Elle ne semblait peut-être pas aussi sérieuse, mais la renaissance de Spyker était tout aussi audacieuse que celle de Bugatti. Certes, le constructeur néerlandais est resté en sommeil plus longtemps, mais il restait l’incarnation la plus prestigieuse de l’histoire automobile de son pays. Et n’oubliez pas que Bugatti a, à l’origine, été relancé après-guerre avec la mal aimée Type 101 assemblée à 8 exemplaires, bien avant l’époque de Romano Artioli. Ou que, si elles sont vénérées aujourd’hui, le résultat commercial de l’EB110 raconte une histoire bien différente. Les Hollandais ont eu à faire face à un challenge tout aussi monumental.
Les origines de Spyker
Un peu d’histoire : à l’origine, Spyker – l’orthographe néerlandaise, Spijker, a été abandonnée en 1903 – était aux Pays-Bas ce que Bentley était à l’Angleterre, l’évolution d’une carrosserie de voiture hippomobile créée par les frères forgerons Hendrik-Jan et Jacobus Spijker – l’un des carrosses Spijker est toujours utilisé par la famille royale hollandaise. Après avoir embrassé la fabrication d’automobiles, le constructeur s’est avéré être un grand pionnier, s’adonnant à l’aérodynamique, aux 6 cylindres en ligne et à la transmission intégrale. Dans une histoire qui ressemble à celle de Benz à cette époque, la 60HP de 1903 à moteur avant à 6 cylindres inaugurait toute une série de premières – des freins aux quatre roues et quatre roues motrices – alors que la 18HP a brillé lors du Pékin-Paris 1907. Le tournant est arrivé bien trop tôt, lorsque Hendrik-Jan est mort dans le naufrage du SS Berlin qui reliait Harwich à Hoek van Holland, en compagnie de 127 autres passagers, ce qui poussa Jacobus à quitter l’entreprise.
Si vous n’aimez pas le processus à trois étapes avec toutes ses références à l’aviation, alors vous n’allez pas aimer la Spyker
Ou peut-être pas si tôt… Car le départ des deux frères a révélé qu’ils étaient de meilleurs constructeurs qu’hommes d’affaires, précipitant les relances et les fusions avec des compagnies d’aviation bien avant que l’appétit vorace de la Grande Guerre pour les avions ne fasse exploser la demande, et donc aurait pu en faire autant avec la fortune de Spyker.
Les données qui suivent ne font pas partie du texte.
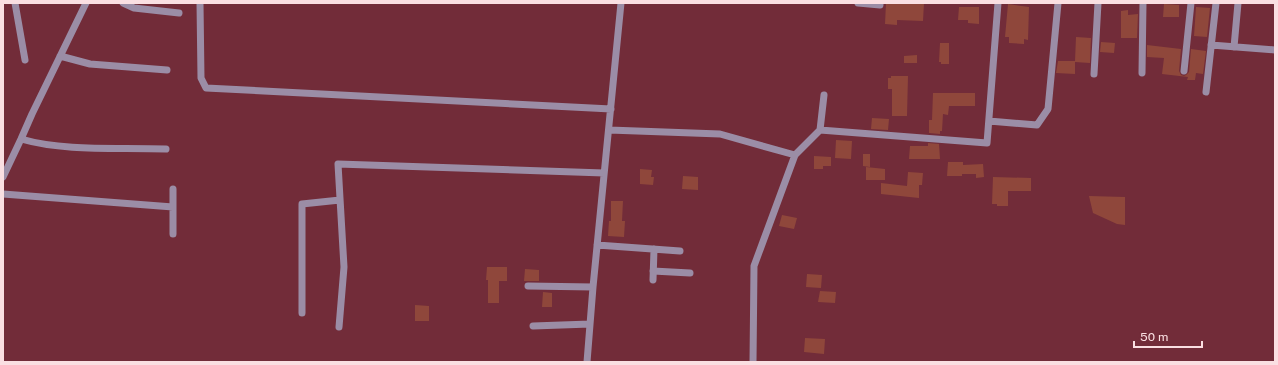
<svg xmlns="http://www.w3.org/2000/svg" width="1278" height="365" viewBox="0 0 1278 365" font-family="'Public Sans',sans-serif">
  <style>
    .building { fill: #8f473b }
    .lines { fill: none; stroke-linecap: round; stroke-linejoin: round }
    .minor { stroke: #9b8da6; stroke-width: 7 }
  </style>
  <rect width="100%" height="100%" fill="#722c39"/>
  <path class="building" d="M886,3H924L923,21L897,20V25L885,24Z
    M1008,4L1029,7L1028,40L1024,39V44L1009,43V37H1005Z
    M1164,4L1179,5V17H1163Z
    M959,7H979V24L968,23V20H958Z
    M1196,7L1210,8L1207,37L1194,36Z
    M1128,10V15L1138,14L1137,38H1121V11Z
    M1076,37L1091,38L1090,63L1075,62V74L1056,73L1058,61H1075Z
    M1101,42L1115,43L1114,53L1100,52Z
    M940,43H949V64H941V62H939Z
    M1147,45L1181,49L1179,71L1181,75L1184,76L1186,75L1189,72L1191,49L1206,51L1203,74L1196,73L1195,80H1187L1188,77L1162,74L1164,58L1147,57Z
    M917,55V63H904V56Z
    M891,76H908L907,116H892V89H888V78H891Z
    M933,93H975V106H949L948,115L943,114L942,131H940V134L929,133V120H932Z
    M872,118L889,119L888,130L871,129Z
    M836,140L852,141L851,159L835,158Z
    M928,143L939,144L940,159H909L910,146H928Z
    M863,154H870V167L863,166Z
    M814,156L831,157V166H823V169H814Z
    M948,162H963V165L983,164L984,177L976,178V174H962V176H947Z
    M866,167L885,169V180H866Z
    M640,169L652,170L651,177H654L653,185L640,184Z
    M908,172L923,173L922,185H919V198L881,194V183L907,186Z
    M683,176L698,177V190L682,189Z
    M993,177L1031,178V191H1008V206H997V204H992Z
    M1089,196L1125,197V225L1117,224L1093,213Z
    M611,201H623L622,221H625L624,237L608,236L609,221H611Z
    M782,215L797,218L794,229L779,226Z
    M487,267H507V281H499V303H488V280H486Z
    M525,269L539,270V281H524Z
    M807,274L822,275L821,288L806,287Z
    M820,291L836,292L835,303L818,302Z
    M543,292L552,293V307H542Z
    M415,305L429,306V321H415Z
    M805,338L825,339L824,354L804,352Z"/>
  <g class="lines">
    <path class="minor" d="M15,3L25,60
      M123,3L134,8L179,13
      M200,3L201,78L206,88L611,109
      M858,3L880,5V3
      M1211,45L1275,50
      M1234,47L1238,3
      M60,56L90,64L167,70
      M1184,71L1191,3
      M1142,73L1143,3
      M1094,74L1098,3
      M1206,92L1216,3
      M989,121L1037,125L1048,109L1058,3
      M609,130L720,134L795,155
      M820,130L987,143L998,3
      M21,139C66,152 120,147 166,149
      M3,177L21,139L32,114L86,3
      M173,189V234
      M3,194L173,207
      M597,245L680,251
      M653,271L690,273
      M653,280L654,249
      M528,286L593,287
      M302,313V204L340,200
      M533,326L590,324
      M339,327L344,267L338,164L604,173
      M587,362L593,287L621,3
      M753,362L754,266L795,155L820,130L824,95"/>
  </g>
  <rect width="1278" height="365" fill="none" stroke="#fadfe2" stroke-width="8"/>
  <path d="M1134 341v6h68v-6" fill="none" stroke="#fadfe2" stroke-width="2"/>
  <text x="1140" y="341" font-size="12" fill="#fadfe2" stroke="#722c39" stroke-width="3" paint-order="stroke">50 m</text>
</svg>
Après la guerre, brandissant alors l’élégante devise Nulla Tenaci Invia Est Via (“Aucune route n’est infranchissable aux audacieux”) et un logo incorporant à la fois une roue de voiture et une hélice d’avion, d’autres modèles et d’autres records ont suivi, comme l’amélioration des 30 000 km parcourus par la Silver Ghost en un mois et la moyenne la plus élevée au Brooklands Double 12, à 120 km/h. Les ennuis financiers s’accroissaient également : dans les années 20, Spyker était moribond et son décès fut déclaré en 1929. On estime que le constructeur a assemblé au maximum 2 500 voitures depuis 1900, le dernier modèle, la C4 à moteur Maybach, étant le plus iconique.
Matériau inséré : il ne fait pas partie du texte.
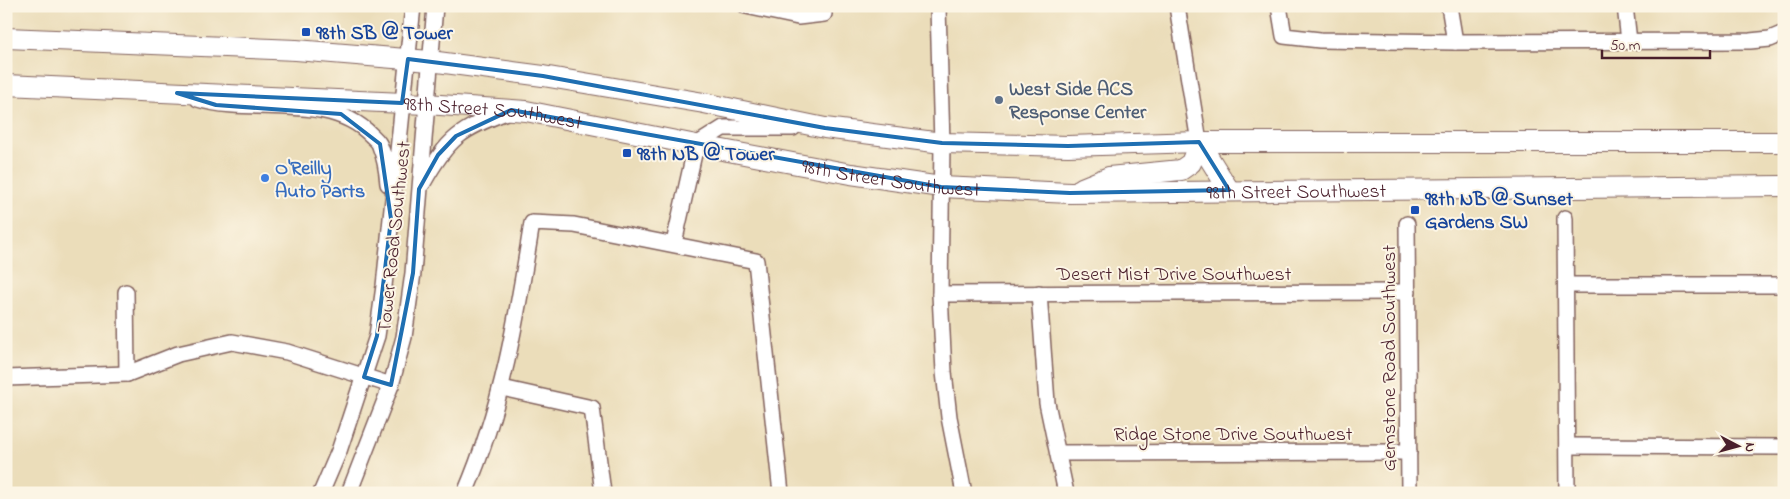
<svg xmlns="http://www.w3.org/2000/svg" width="1790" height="499" viewBox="0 0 1790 499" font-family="'Indie Flower',sans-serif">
  <rect width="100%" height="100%" fill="#fcf5e5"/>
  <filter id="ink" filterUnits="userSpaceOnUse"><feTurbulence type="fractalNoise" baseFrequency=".02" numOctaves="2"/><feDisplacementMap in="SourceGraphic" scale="10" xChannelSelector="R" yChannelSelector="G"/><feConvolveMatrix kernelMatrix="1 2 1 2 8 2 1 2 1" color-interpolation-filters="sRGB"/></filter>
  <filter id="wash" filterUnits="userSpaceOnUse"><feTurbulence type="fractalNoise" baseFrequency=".0096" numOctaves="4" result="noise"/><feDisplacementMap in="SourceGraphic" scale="20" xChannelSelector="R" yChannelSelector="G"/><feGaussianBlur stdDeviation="1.12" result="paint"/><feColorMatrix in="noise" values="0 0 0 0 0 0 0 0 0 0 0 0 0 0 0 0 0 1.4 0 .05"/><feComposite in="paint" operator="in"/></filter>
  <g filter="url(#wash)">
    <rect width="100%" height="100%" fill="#ebddba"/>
  </g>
  <g filter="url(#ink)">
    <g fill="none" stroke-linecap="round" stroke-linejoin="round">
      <defs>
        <g id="minor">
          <path d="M746,6L798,17L824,14"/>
          <path d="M1177,6L1199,142"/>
          <path d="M1279,6L1284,36L1320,40L1455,42L1750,41L1770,39L1784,33"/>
          <path d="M1449,6L1455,42"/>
          <path d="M1625,6L1629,41"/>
          <path d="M938,8L942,143L940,294L944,372L949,417L964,493"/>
          <path d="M198,99C252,116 328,91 371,135C374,138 379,142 380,146C385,158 387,171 388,184"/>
          <path d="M423,183C448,138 460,129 509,111"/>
          <path d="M1565,218L1567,493"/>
          <path d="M1407,224L1409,493"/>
          <path d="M674,243L696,145L723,128H793"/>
          <path d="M1566,285H1784"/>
          <path d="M126,292L127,374"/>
          <path d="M1039,293L1047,403L1066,493"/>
          <path d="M940,294L1408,292"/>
          <path d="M6,378L127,374L178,354L232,342L287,352L391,385"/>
          <path d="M502,388L592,408L603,493"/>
          <path d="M1567,446L1784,447"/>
          <path d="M1058,453L1409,452"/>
          <path d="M321,493L339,451L377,336L384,286L413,6"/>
          <path d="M349,493L391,385L404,337L413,273L435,6"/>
          <path d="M465,493C503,405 517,316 532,223L574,225L756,261L781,493"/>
        </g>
        <g id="major">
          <path d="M6,38L296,50L430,61L543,76L704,103L825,128L942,143L1068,146L1199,142H1784"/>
          <path id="s1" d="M6,85L426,104L526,111L696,145L851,174L941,187L1070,193L1784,186"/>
          <path d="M1199,142L1229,190"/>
          <path d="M1082,188L1109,177L1181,170L1191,163L1199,142"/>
        </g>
      </defs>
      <use href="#minor" stroke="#82625d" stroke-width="18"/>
      <use href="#major" stroke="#82625d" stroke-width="22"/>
      <use href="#minor" stroke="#fff" stroke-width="15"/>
      <use href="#major" stroke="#fff" stroke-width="20"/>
    </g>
  </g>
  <path fill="none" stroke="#1f6fb2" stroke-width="4" stroke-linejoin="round" d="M408,59L543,76L825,128L942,143L1068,146L1199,142L1229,190L1070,193L941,187L511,110L456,136L438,155L419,189L413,273L391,385L364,377L377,336L391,219L380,144L341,114L216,105L177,93L402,103Z"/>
  <g fill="#1a4fb4" stroke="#fcf5e5" stroke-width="2">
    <rect x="301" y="27" width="10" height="10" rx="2.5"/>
    <rect x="622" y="148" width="10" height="10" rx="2.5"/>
    <rect x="1410" y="205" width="10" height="10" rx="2.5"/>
  </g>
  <circle fill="#5c6f8a" stroke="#fcf5e5" stroke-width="2" cx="999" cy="100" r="5"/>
  <circle fill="#3f7fe0" stroke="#fcf5e5" stroke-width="2" cx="265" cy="178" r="5"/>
  <g text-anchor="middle" stroke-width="4" stroke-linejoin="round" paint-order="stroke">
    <g font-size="20" font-weight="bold" fill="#164399" stroke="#fcf5e5" text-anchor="start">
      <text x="316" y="39">98th SB @ Tower</text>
      <text x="637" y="160">98th NB @ Tower</text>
      <text x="1425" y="205">98th NB @ Sunset<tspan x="1425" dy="23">Gardens SW</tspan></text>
    </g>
    <g font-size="20" font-weight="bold" fill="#4e5e75" stroke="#fcf5e5" text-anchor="start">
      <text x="1009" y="95">West Side ACS<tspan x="1009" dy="23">Response Center</tspan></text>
    </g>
    <g font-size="20" fill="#4a1f2b" stroke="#fcf5e5">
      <text dy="7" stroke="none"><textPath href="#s1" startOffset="488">98th Street Southwest</textPath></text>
      <text dy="7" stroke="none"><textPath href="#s1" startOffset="892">98th Street Southwest</textPath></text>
      <text dy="7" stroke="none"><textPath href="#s1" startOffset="1298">98th Street Southwest</textPath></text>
      <text transform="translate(393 237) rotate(-84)" y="7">Tower Road Southwest</text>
      <text x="1174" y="280">Desert Mist Drive Southwest</text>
      <text transform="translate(1388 358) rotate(-90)" y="7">Gemstone Road Southwest</text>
      <text x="1233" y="440">Ridge Stone Drive Southwest</text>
    </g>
    <g font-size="20" font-weight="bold" fill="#366cbe" stroke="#fcf5e5" text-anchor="start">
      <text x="275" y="174">O'Reilly<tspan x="275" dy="23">Auto Parts</tspan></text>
    </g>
  </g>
  <rect width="1790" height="499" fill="none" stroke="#fcf5e5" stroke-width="25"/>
  <g transform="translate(1738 446) rotate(96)" stroke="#fcf5e5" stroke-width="4" paint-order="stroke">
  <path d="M0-4L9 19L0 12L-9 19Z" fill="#4a1f2b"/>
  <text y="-8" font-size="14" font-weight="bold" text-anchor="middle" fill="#4a1f2b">N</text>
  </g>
  <path d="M1602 50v8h108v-8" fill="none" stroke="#4a1f2b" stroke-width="2.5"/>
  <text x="1610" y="50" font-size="15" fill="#4a1f2b" stroke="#fcf5e5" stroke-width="4" paint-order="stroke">50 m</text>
</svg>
Une résurrection difficile
Aussi incroyable soit-il, ressuscité à partir de rien au tournant du millénaire, l’itération moderne de Spyker a réussi à regrouper autant d’intrigues et de déboires financiers durant ses 20 ans d’existence. L’histoire fut relancée par l’homme d’affaires hollandais Victor Muller (et initialement Maarten de Bruijn qui a eu l’idée de racheter le nom dans les années 90), qui rachètera ensuite Saab et dirigera l’équipe de F1 Spyker (qui était précédemment Jordan et Midland et est devenue aujourd’hui Aston Martin Racing après avoir été Racing Point et Force India) et qui a fait le yoyo avec la banqueroute. Spyker existe toujours, du moins en théorie, après l’annulation d’une faillite en 2015, mais aucune voiture ne semble avoir été assemblée depuis.
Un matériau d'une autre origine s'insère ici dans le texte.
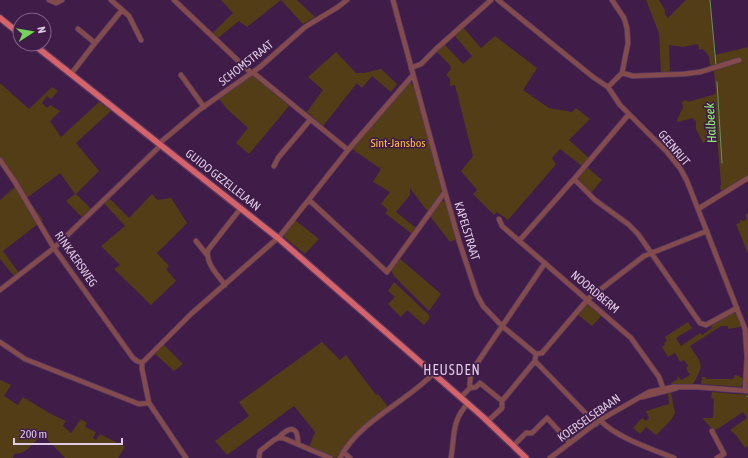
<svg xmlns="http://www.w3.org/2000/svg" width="748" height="458" font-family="'Asap Condensed',sans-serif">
<rect width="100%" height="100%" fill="#3f1d48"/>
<path fill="#523d17" d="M221,0H297L315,17L303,24L281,0L247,27L239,21L218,38L213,33L233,13Z
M646,0H659L665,10V14L668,18L686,0H710L715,55L748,47V177L723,192L720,189L721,183L717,137L713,129L707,128L706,130L710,139L703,143L696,129V121L692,118L678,122L677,120L683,107L682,102L686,100L688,102L716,94L714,70L739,62V59L713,66L710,65L709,56L703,49L699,50L698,44L683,47L669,45L670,73H661L659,33Z
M463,27L481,48L495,36L537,68L523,90L549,108L572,112L576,108L590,119L569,140L589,158L582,166L560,149L552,158L556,164L552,169L508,220L497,212L494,215L473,194L477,190L461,171L473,156L455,85L450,86V79L446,75L451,69L450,65L436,51L444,44L463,64L472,56L454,35Z
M336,52L356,73H364L381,69L397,84L391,92L372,76L362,88L357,83L323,126L307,112L323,90L308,77Z
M253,75L254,76L289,106L249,154L236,143L248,128L227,109L219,99Z
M410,82L414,87L442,190L441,194L428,212L410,188V195L396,212L416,228L412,234L385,213L388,210L381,204L390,192L373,182L381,169L352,149L407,84Z
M0,83L29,109L52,87L58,91L51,99L47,96L42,103L47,108L50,105L60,111L50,121L61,137L99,102L111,111L76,143L99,171L76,194L92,210L83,218L66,201L75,194L60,173L27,198L43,220L40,223L12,174L0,157Z
M587,167L602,180L591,193L579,181V177Z
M16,186L38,224L3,251L19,273L14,276L0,259V200Z
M152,194L157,200L171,198L187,223L157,253L169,266L166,269L176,281L151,305L114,269L120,265L101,246L125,226L104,203L109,198L129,218Z
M442,201L446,202L457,239L450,242L430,216L440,202Z
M748,213V254L736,224L740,223V220L744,221L747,218L745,215Z
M295,220L319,239L305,254L284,237L285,234Z
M399,258L441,294L429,311L394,276L391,270Z
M394,282L429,315V319L424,325L407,310L401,317L388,304L395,297L388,291Z
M587,304H590L603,314L592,326L577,314L584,305Z
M732,313H735L738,316L741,325L740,327L728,329V326H721L690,346C702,365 705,363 693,384H671V383L678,379L677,377L678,376L681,380L690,375L686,368L688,366L684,360L680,362L675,353L668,357L662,347L665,345L664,343L667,341L665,337L688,322L692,328L676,338L681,346L700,333L702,335L712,328L711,325Z
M322,342L340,360L346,355L376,395L378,394L389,408C375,418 359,428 348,442C345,446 341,457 335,458C329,458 315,450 309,447L315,432L294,406L227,455L215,441L249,416L239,402Z
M163,344L183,364L174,371L154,353Z
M735,375L739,376L744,379L741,387L701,384L702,377H705L707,379H733Z
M0,380L11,385L4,396L18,405L23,397L49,413L66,421L63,426L71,433L81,419L87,423L85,427L96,432L93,438L96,440L100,434L125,447L118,458H65L42,434C33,443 27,454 14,454L13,458H0Z
M712,392L748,395V447L747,446L745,448L736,435L730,430L747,418L743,412L714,431L702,418H713L714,399L711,398Z
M668,393H671L675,413L671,420L656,435L646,427L640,434L633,428L642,418L646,421L649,418L646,411L669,404Z"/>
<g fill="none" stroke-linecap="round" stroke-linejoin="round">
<path stroke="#6b915d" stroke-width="1" d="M710,0L716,65
M717,82L722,163
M747,396L748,397"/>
<g stroke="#593961" stroke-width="6">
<path id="minor" d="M49,0L56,3L62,0
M111,0L129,16L141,40
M174,0L249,71L255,74L348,150
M393,0L445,192L459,241L477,295L483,306L502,326L536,354
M498,0L593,77L608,87L620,105L667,152L680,168L687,181L745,329L747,357L745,391
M95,43L122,10
M411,68L421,64L436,49L491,0
M622,73L633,76L684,74L700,72L739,60
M71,74L95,43L78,29
M181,75L204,107
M608,87L622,73L628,43L627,28L624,18L612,0
M0,160L15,182L54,248L133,358L137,361L142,363
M274,166L278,158L310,120
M574,179L595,200L628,224L638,234L700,323L706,325L737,308
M309,200L387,272L445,192
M698,209L748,178
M499,219L502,226L631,338L659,377L664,391
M196,241L207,255
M519,241L574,179L629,114
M225,285C218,275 205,263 208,250L241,208
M0,290L54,248L158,148L162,141L199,110L260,67L305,27L338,7L347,0
M0,342L25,359L139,404L149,403
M536,354L542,353L588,299L644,256L707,231
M536,354L535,361L596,424
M470,388C469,382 471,378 471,372L545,263
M461,397L470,388L476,387L480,383L502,401
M642,397L677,388
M600,420C615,437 652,449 674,458
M488,421L502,408V401L535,361
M712,431L724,454L717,458
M278,438C289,427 298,424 298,444
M514,445L526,433H532L547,418L570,443
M343,452L350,458
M186,458L149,403L142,369V363L191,314L280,236L348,150L413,75
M259,458L260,451L274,440L278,438H283L330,458
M340,458C359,421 405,403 434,373
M451,458C455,435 451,422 468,403
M550,458L600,420L649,392L673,387H697L748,391"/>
</g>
<g stroke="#593961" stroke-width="8">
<path id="major" d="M0,18L20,34
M33,44L278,238L482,416L526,458"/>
</g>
<use href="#minor" stroke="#834b4c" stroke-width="4.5"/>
<use href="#major" stroke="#d66369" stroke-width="5.5"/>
</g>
<g text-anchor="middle" stroke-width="3.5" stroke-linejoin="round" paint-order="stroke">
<g font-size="12" fill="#dfcae5" stroke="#3f1d48">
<text transform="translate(246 63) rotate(-38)" y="4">SCHOMSTRAAT</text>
<text transform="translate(674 148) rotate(50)" y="4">GEENRIJT</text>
<text transform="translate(223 180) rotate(38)" y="4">GUIDO GEZELLELAAN</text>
<text transform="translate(467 231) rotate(73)" y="4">KAPELSTRAAT</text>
<text transform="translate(76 259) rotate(55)" y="4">RINKAERSWEG</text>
<text transform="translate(595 292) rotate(40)" y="4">NOORDBERM</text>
<text transform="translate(589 418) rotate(-35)" y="4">KOERSELSEBAAN</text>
</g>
<g font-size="12" fill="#feb931" stroke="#3f1d48">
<text x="398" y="147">Sint-Jansbos</text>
</g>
<g font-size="13" font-style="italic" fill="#8ff76e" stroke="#3f1d48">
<text transform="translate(710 123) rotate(-94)" y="5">Halbeek</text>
</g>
<g font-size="14" letter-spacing="1" fill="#dfcae5" stroke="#3f1d48">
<text x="452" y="375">HEUSDEN</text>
</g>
</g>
<g transform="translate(32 32) rotate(78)"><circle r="19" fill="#3f1d48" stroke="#7f6287"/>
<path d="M0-3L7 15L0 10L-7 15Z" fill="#76d25a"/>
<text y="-6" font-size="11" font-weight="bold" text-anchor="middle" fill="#dfcae5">N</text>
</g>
<path d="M14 438v6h108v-6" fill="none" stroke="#dfcae5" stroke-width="2"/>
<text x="20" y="438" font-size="12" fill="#dfcae5" stroke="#3f1d48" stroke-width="3" paint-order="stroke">200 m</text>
</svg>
Pour dire vrai, les ventes annuelles n’ont jamais atteint les trois chiffres. Le point culminant d’à peine moins de 100 exemplaires a été atteint en 2006, un an après que de Bruijn a quitté l’entreprise et le début des tours de passe-passe de Muller. Ces voitures sont plus intéressantes que la calamiteuse histoire de l’entreprise, c’est donc sur cet héritage automobile que nous allons nous concentrer.
Il a commencé avec la Silvestris V8 de de Bruijn – une espèce de Mini-Marcos ramassée à moteur central Audi qui a posé les bases des silhouettes de toutes les Spyker à venir et qui fut présentée au Festival of Speed de Goodwood en 1999. Quand Muller l’a vue, il a rejoint de Bruijn et les deux ont transformé la Silvestris en Spyker C8 juste à temps pour le salon de Birmingham 2000. La C8 formait la base de toutes les Spyker, que ce soit pour la voiture du Mans 2003 (la Double 12, la seule à moteur 4,0 litres et à la carrière peu mémorable) ou celles de route. D’autres variantes (propulsé par le V8 4,2 l Audi tout en aluminium, prélevé sur la RS4 B7) portaient des noms aussi exotiques que Laviolette, Aileron ou Predator, mais leurs soubassements restent essentiellement les mêmes. Le châssis-cadre en aluminium est habillé de panneaux également en aluminium (à l’exception de la Preliator à moteur Koenigsegg et panneaux carbone, même si celle-ci n’a jamais été vue rouler où que ce soit), avec des suspensions et des trains roulants dernier cri.
En fait, Spyker n’a jamais assemblé la plupart des modèles qu’il a présentés. Il y a eu la C12 mort-née à moteur W12 VW, aussi bien en version La Turbie et Zagato, et une myriade d’autres voitures telles que les B6 Venator (probablement une Artega GT), D8, D12, E8 et E12 qui ne se sont jamais matérialisées. Même les voitures que nous connaissons semblent avoir été plus populaires chez les développeurs de jeux vidéo que parmi les acheteurs.
Avec des chiffres de vente digne de Bristol (la production totale est peut-être de 350 voitures), toute Spyker est une rareté. Mais une C8 Laviolette édition commémorative LM85, comme celle que vous voyez ici, l’est encore plus.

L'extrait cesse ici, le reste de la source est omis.